RIK 2
- Country: Cyprus
- Broadcast area: Cyprus
- Headquarters: Aglandjia, Nicosia, Cyprus

Programming
- Languages: Greek and English and Turkish

Ownership
- Owner: Cyprus Broadcasting Corporation
- Sister channels: RIK 1 RIK HD RIK Sat

History
- Launched: 21 March 1992; 34 years ago

Links
- Website: www.cybc.com.cy

Availability

Streaming media
- RIK: RIK 2 Live

= RIK 2 =

RIK 2 (Greek: ΡΙΚ 2) is a Cypriot television channel owned and operated by Cyprus Broadcasting Corporation. It was launched in 1992.

==History==
RIK 2 was the second television channel to start in Cyprus, starting shortly before the first private television channel O Logos in April.
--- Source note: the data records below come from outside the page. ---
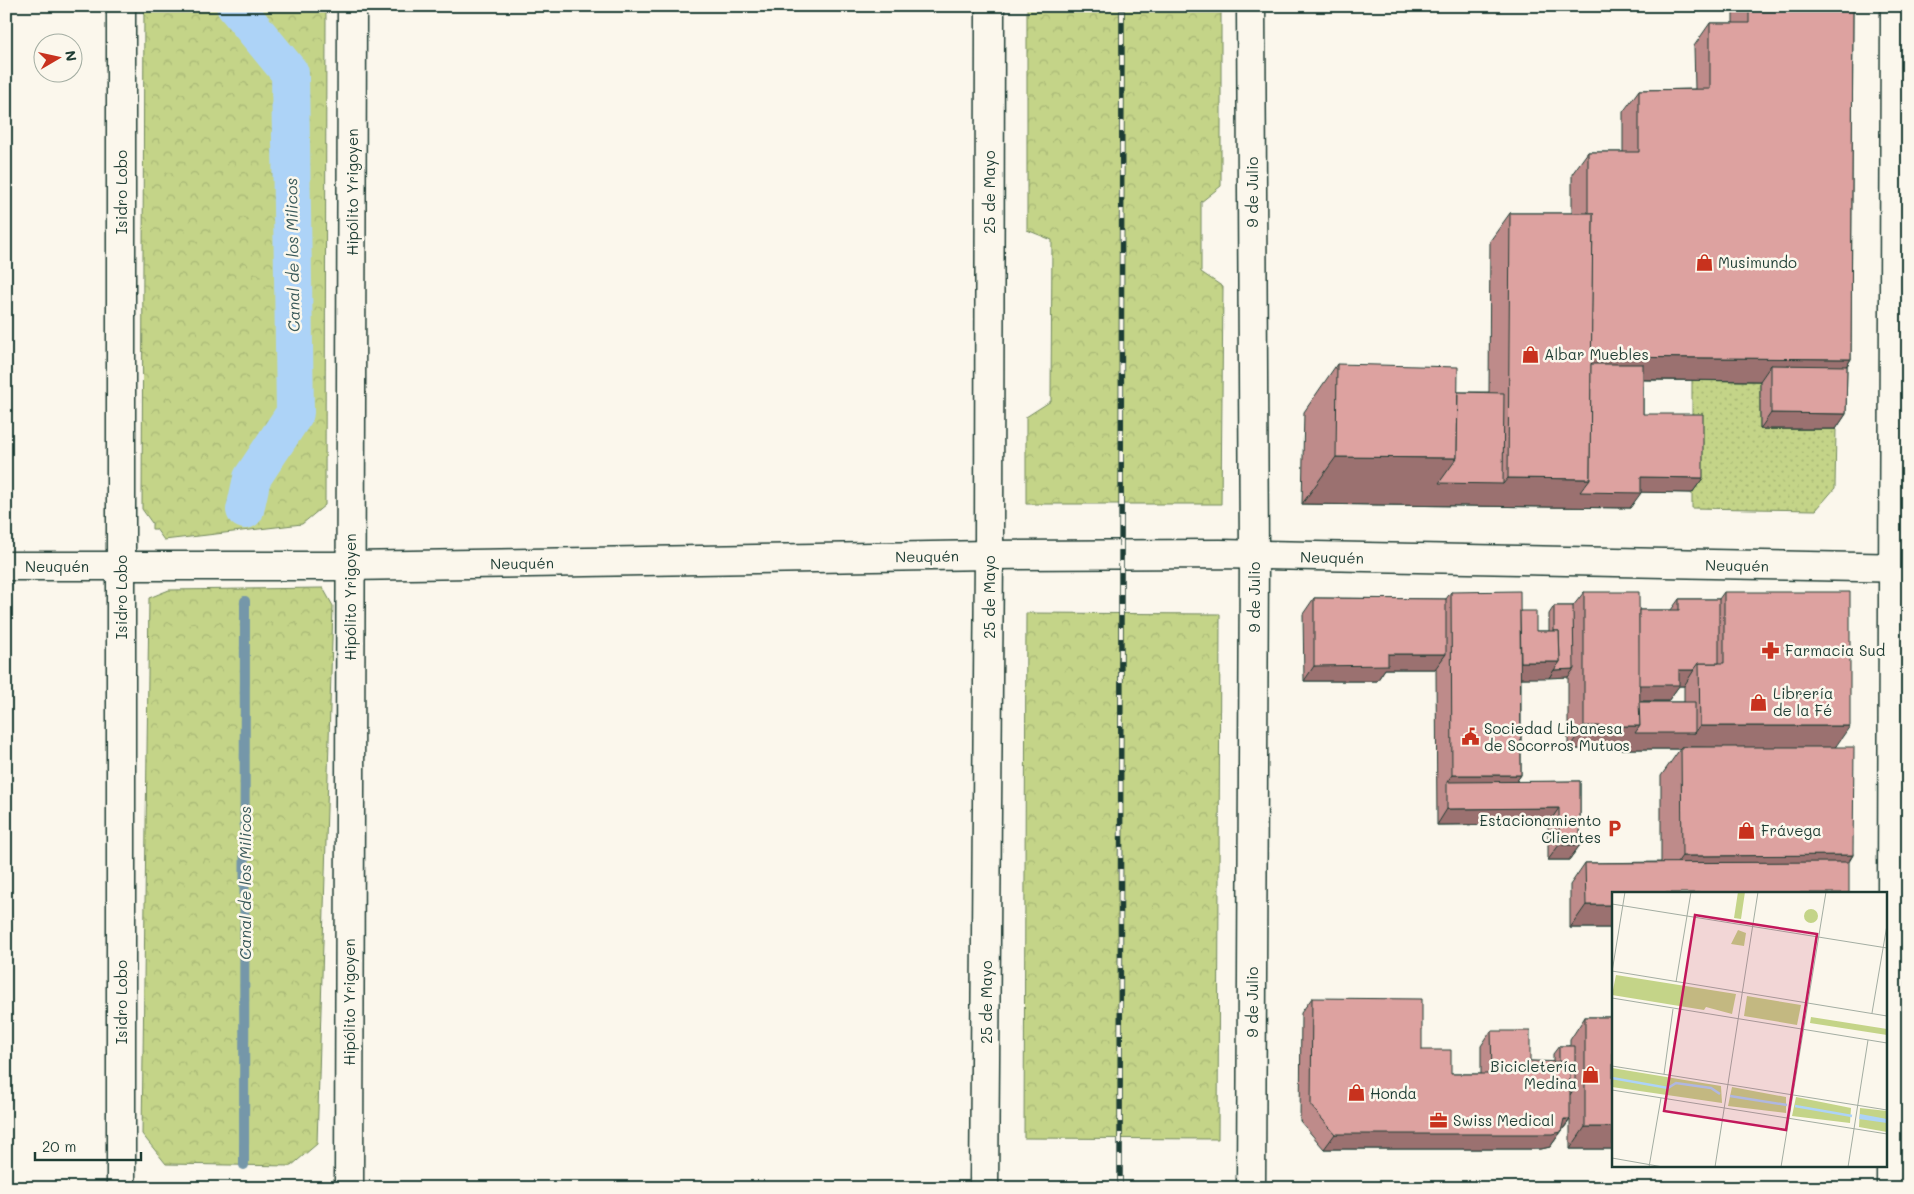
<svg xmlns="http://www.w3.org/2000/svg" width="1914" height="1194" font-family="Mali,sans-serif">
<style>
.grass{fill:url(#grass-dots);stroke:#72885e}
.park{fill:url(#park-crowns);stroke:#72885e}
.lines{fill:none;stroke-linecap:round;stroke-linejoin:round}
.stream{stroke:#7497a9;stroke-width:10}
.canal{stroke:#add3f7;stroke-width:38}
.minor-casing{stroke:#1f3d34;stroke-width:31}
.tertiary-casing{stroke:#1f3d34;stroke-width:31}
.secondary-casing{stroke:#1f3d34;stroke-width:31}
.minor{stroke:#fbf7ec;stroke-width:28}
.tertiary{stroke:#fbf7ec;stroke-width:28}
.secondary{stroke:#fbf7ec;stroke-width:28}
.rail-casing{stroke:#1f3d34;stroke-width:5.5}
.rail{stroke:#fbf7ec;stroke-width:4;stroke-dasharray:11;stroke-linecap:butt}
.wall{fill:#be8b8a;stroke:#1f3d34;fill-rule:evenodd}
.shaded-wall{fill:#9b7170;stroke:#1f3d34}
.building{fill:#dda2a0;stroke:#1f3d34}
.labels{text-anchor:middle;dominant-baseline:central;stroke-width:5;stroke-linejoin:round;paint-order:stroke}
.street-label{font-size:15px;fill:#1f3d34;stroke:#fbf7ec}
.poi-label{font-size:15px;fill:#1f3d34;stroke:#fbf7ec;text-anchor:start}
.water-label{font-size:16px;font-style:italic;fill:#3b5b5b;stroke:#fbf7ec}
.inset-river{fill:none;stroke:#add3f7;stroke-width:2.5}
.inset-road{fill:none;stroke:#a3ada2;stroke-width:1}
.view{fill:#c2185b;fill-opacity:0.15;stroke:#c2185b;stroke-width:2.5}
.inset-edge{fill:none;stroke:#1f3d34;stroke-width:2.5}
</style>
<defs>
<pattern id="grass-dots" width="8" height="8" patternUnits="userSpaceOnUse" patternTransform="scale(1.25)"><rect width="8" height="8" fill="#c4d488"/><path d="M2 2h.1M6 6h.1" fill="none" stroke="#a8b776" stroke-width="1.8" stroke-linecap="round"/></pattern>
<pattern id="park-crowns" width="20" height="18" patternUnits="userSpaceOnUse" patternTransform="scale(1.25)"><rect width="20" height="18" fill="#c4d488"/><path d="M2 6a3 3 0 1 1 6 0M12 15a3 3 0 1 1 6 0" fill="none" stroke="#a8b776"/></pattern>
</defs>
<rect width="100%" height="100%" fill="#fbf7ec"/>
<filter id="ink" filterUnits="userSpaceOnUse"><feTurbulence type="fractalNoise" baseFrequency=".02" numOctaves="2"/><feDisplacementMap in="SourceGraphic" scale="10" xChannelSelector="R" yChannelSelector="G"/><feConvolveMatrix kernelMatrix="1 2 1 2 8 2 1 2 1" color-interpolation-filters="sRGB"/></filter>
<g filter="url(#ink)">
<path class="grass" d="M1692,380L1760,381V429H1836L1835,488L1816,510L1692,508Z"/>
<g class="park">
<path d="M144,6H326L325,505L302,524L164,540L156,529H152V523L142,509Z"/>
<path d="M1027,6H1221V186L1201,202V272L1223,287L1221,504H1026V417L1051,401L1052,240L1027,230Z"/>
<path d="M323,588L333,606L317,1144L291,1166L166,1164L142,1134L149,598L169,590Z"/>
<path d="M1026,613L1220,614L1218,1139L1024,1138Z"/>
</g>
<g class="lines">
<path class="stream" d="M244,1165L245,601"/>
<path class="canal" d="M235,6L290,73L295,413L252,478L245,510"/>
<defs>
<g id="minor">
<path d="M6,566H350L989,555L1220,554L1908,568"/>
<path d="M1891,1188L1895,6"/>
</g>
<g id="tertiary">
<path d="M121,6V1188"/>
<path d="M349,1188L352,6"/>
</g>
<g id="secondary">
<path d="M1251,6L1254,555L1251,1188"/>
<path d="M984,1188L989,555L990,6"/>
</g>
</defs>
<use href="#minor" class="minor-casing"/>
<use href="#tertiary" class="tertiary-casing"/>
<use href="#secondary" class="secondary-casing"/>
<use href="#minor" class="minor"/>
<use href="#tertiary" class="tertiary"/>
<use href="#secondary" class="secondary"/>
<defs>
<path id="rail" d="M1120,1188L1122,6"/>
</defs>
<use href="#rail" class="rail-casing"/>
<use href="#rail" class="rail"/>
</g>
<g class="wall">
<path d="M1733,6H1853L1851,359L1847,366L1846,414L1836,429H1760V381L1643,380V414L1703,478L1692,493L1641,492L1630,508L1302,504L1304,412L1337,364L1458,392H1489L1490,241L1510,213H1572V174L1588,152H1623V112L1639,90L1695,89L1694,46L1710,23H1733Z"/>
<path d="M1451,592L1520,611L1536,631H1549V614L1554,606H1573L1584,592L1639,610H1671L1679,599H1719L1724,592L1836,747L1853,855L1849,862L1613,893V928H1570V885L1585,863L1661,862V776L1680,749H1568V677L1521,678V775L1516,782L1580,781V845L1569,860H1548V824L1437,825L1436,669H1385L1377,681H1304L1303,614L1314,598L1446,599ZM1679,686H1684V702H1639V701H1668Z"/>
<path d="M1312,998L1422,1050L1451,1074H1481V1046L1491,1031L1530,1061L1553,1062V1054L1559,1046H1570V1040L1585,1017H1613V1149H1570V1120L1550,1147L1541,1149H1324L1300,1121L1301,1013Z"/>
</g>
<g class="shaded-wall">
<path d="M1587,357L1851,359L1836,381L1771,365L1760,381L1582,379Z"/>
<path d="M1771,413L1846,414L1836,429H1760Z"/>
<path d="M1336,457L1457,458L1503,484L1508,478L1590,479L1641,493L1630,508L1302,504Z"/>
<path d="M1641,477L1703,478L1692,493L1630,492Z"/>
<path d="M1388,654H1446L1435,669H1385L1377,681H1304L1314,666Z"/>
<path d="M1515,662H1560L1549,678H1505Z"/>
<path d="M1574,669L1568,677L1549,678L1554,670Z"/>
<path d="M1679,670H1694L1684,686H1679L1668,701H1623L1634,685Z"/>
<path d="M1584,726H1640L1695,733L1700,726H1850L1834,749L1681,747L1680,749H1568Z"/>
<path d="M1452,775H1521L1505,797L1447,782Z"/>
<path d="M1559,808L1548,824L1437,825L1447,809Z"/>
<path d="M1559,845H1580L1569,860H1548Z"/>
<path d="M1853,855L1833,884L1661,885L1682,856Z"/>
<path d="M1586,905H1613V928H1570Z"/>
<path d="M1565,1087H1575L1570,1095Z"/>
<path d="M1570,1119L1550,1147L1541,1149H1324L1335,1134Z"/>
<path d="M1585,1127H1613V1149H1570Z"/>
</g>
<g class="building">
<path d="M1749,6H1853L1851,359L1591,357L1593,213H1588V152H1639V90L1710,89V23H1749Z"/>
<path d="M1510,213H1593L1590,479L1508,478Z"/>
<path d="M1337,364L1458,367L1457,458L1336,457Z"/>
<path d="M1591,364H1643V414H1703V478L1641,477V493L1580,492L1590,479Z"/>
<path d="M1771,365L1847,366L1846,414L1771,413Z"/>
<path d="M1458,392L1504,393L1503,484L1439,483L1457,458Z"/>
<path d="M1520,591L1521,775H1452L1451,592Z"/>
<path d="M1584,592H1639L1640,726H1584Z"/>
<path d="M1724,592H1850V726H1700L1699,663H1724Z"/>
<path d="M1314,598L1446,599V654H1388V665L1314,666Z"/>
<path d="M1679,599H1719V663H1699L1694,670H1679V685H1639V610H1679Z"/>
<path d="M1554,606H1573L1574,669L1554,670L1560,662L1559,631H1554Z"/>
<path d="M1520,611H1536V631H1559L1560,662H1521Z"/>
<path d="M1639,702H1695V733H1635L1640,726Z"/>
<path d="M1681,747H1854L1853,855L1682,856Z"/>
<path d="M1580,781V845H1559V808L1447,809V782Z"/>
<path d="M1849,862V893H1613V905H1586L1585,863Z"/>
<path d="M1312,998L1422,999V1050H1451V1074H1492L1491,1031H1530V1061L1570,1062V1119H1564L1561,1132L1552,1134H1335L1311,1106Z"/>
<rect x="1585" y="1017" width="28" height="110"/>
<path d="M1559,1046H1575V1087H1570V1062H1559Z"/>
</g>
</g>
<defs>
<symbol id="shop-bare" viewBox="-9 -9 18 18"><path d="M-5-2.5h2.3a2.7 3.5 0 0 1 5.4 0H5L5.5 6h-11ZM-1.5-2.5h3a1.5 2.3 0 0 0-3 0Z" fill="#c8321e" stroke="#fbf7ec" stroke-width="2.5" paint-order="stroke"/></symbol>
<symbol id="pharmacy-bare" viewBox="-9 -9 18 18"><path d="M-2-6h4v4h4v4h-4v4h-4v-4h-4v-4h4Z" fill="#c8321e" stroke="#fbf7ec" stroke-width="2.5" paint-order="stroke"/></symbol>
<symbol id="civic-bare" viewBox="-9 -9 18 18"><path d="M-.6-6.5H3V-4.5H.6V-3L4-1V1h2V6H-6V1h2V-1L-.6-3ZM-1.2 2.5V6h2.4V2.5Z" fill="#c8321e" stroke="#fbf7ec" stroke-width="2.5" paint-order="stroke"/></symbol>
<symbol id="parking-bare" viewBox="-9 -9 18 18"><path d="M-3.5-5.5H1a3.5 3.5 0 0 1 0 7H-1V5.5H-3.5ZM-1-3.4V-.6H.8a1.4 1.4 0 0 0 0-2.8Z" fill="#c8321e" stroke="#fbf7ec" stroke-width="2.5" paint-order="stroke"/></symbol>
<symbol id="office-bare" viewBox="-9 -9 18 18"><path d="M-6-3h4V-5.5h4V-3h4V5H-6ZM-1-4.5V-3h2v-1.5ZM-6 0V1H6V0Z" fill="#c8321e" stroke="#fbf7ec" stroke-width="2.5" paint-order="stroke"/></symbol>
</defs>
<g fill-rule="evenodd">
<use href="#shop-bare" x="1692" y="250" width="25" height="25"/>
<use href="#shop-bare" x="1518" y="342" width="25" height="25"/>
<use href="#pharmacy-bare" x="1758" y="638" width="25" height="25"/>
<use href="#shop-bare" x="1746" y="690" width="25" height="25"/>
<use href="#civic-bare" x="1458" y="724" width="25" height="25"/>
<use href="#parking-bare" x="1602" y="816" width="25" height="25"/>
<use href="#shop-bare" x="1734" y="818" width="25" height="25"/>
<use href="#shop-bare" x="1578" y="1062" width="25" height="25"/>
<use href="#shop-bare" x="1344" y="1080" width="25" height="25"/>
<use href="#office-bare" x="1426" y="1108" width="25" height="25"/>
</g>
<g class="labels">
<g class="street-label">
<text transform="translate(121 192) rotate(-90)">Isidro Lobo</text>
<text transform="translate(352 192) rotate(-90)">Hipólito Yrigoyen</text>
<text transform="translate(989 192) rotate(-90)">25 de Mayo</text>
<text transform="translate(1252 192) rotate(-90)">9 de Julio</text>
<text transform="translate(927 556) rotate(-1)">Neuquén</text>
<text transform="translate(1332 557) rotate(1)">Neuquén</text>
<text transform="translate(522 563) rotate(-1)">Neuquén</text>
<text transform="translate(1737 565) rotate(1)">Neuquén</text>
<text x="57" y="566">Neuquén</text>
<text transform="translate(121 597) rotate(-90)">Isidro Lobo</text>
<text transform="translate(350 597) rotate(-90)">Hipólito Yrigoyen</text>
<text transform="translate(989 597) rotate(-90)">25 de Mayo</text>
<text transform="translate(1254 597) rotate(-90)">9 de Julio</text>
<text transform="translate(121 1002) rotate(-90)">Isidro Lobo</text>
<text transform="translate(349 1002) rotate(-90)">Hipólito Yrigoyen</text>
<text transform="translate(986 1002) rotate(-90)">25 de Mayo</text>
<text transform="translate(1252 1002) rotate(-90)">9 de Julio</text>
</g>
<g class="poi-label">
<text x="1718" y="262">Musimundo</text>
<text x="1544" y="354">Albar Muebles</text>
<text x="1785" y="650">Farmacia Sud</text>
<text x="1773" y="693">Librería<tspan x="1773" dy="17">de la Fé</tspan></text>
<text x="1484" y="728">Sociedad Libanesa<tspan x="1484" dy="17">de Socorros Mutuos</tspan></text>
<text x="1601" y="820" text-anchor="end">Estacionamiento<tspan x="1601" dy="17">Clientes</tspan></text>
<text x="1761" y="830">Frávega</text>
<text x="1577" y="1066" text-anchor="end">Bicicletería<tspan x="1577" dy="17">Medina</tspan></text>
<text x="1370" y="1093">Honda</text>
<text x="1453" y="1120">Swiss Medical</text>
</g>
<g class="water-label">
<text transform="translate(292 255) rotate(-91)">Canal de los Milicos</text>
<text transform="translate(244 883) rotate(-90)">Canal de los Milicos</text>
</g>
</g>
<g transform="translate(1612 892)">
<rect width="275" height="275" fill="#fbf7ec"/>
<path d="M126,0H133L129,27L122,26ZM192 24a7 7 0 1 1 14 0a7 7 0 1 1-14 0ZM126,38L134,41L132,54L119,52Z" fill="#c4d488"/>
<path d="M4,83L124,102L120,122L94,115L92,118L0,103ZM135,104L189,113L185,133L132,124ZM199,125L275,137V143L198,131ZM0,176L109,194L110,211L0,195ZM120,195L174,205V221L116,214ZM184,205L239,216L238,231L180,224ZM248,216L275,219V240L247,235Z" fill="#c4d488"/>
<path d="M248,222L275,227V231L247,227Z" fill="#add3f7"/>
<path class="inset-river" d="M0,186L56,196L64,191L99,196L108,202M118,204L175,213M183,214L240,224"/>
<path class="inset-road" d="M0,12L275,56M0,79L275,124M0,80L13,0M64,90L79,0M0,106L275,151M260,121L275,33M0,174L275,218M52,182L61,117M0,198L275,242M0,266L51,275M37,275L49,206M103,275L146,0M169,275L214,0M236,275L256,148"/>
<path class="view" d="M83,23L205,42L174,238L52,219Z"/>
<rect width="275" height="275" class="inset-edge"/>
</g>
<rect width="1914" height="1194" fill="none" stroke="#fbf7ec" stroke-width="25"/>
<rect x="12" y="12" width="1889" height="1169" fill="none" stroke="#1f3d34" stroke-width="2" filter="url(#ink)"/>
<g transform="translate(58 58) rotate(81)"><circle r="24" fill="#fbf7ec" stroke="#a3ada2"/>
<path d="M0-4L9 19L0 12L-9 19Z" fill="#c8321e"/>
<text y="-8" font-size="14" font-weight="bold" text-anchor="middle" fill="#1f3d34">N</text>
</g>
<path d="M35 1152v8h106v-8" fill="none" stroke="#1f3d34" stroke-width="2.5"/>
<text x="42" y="1152" font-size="15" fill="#1f3d34" stroke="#fbf7ec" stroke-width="4" paint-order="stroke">20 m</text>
</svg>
Successful content in the 1990s included Latin American telenovelas and US soaps such as The Bold and the Beautiful, which, as of 2005, was still on air.
As of the last week of 2023, RIK was the least-watched television channel in Cyprus, out of the six local services available terrestrially. Moreover, its viewing share is smaller than that of ERT World, which is available over-the-air in Cyprus.

==Programming==
Broadcasts are typically in the Greek language, or in foreign languages with Greek subtitles.

Children's programs and sports programs are shown, alongside news bulletins, the news in Turkish and English, a daily broadcast (BIZ / WE) in Greek and Turkish addressing issues of interest to both Turkish and Greek Cypriots, as well as cultural shows, European news, foreign series and films.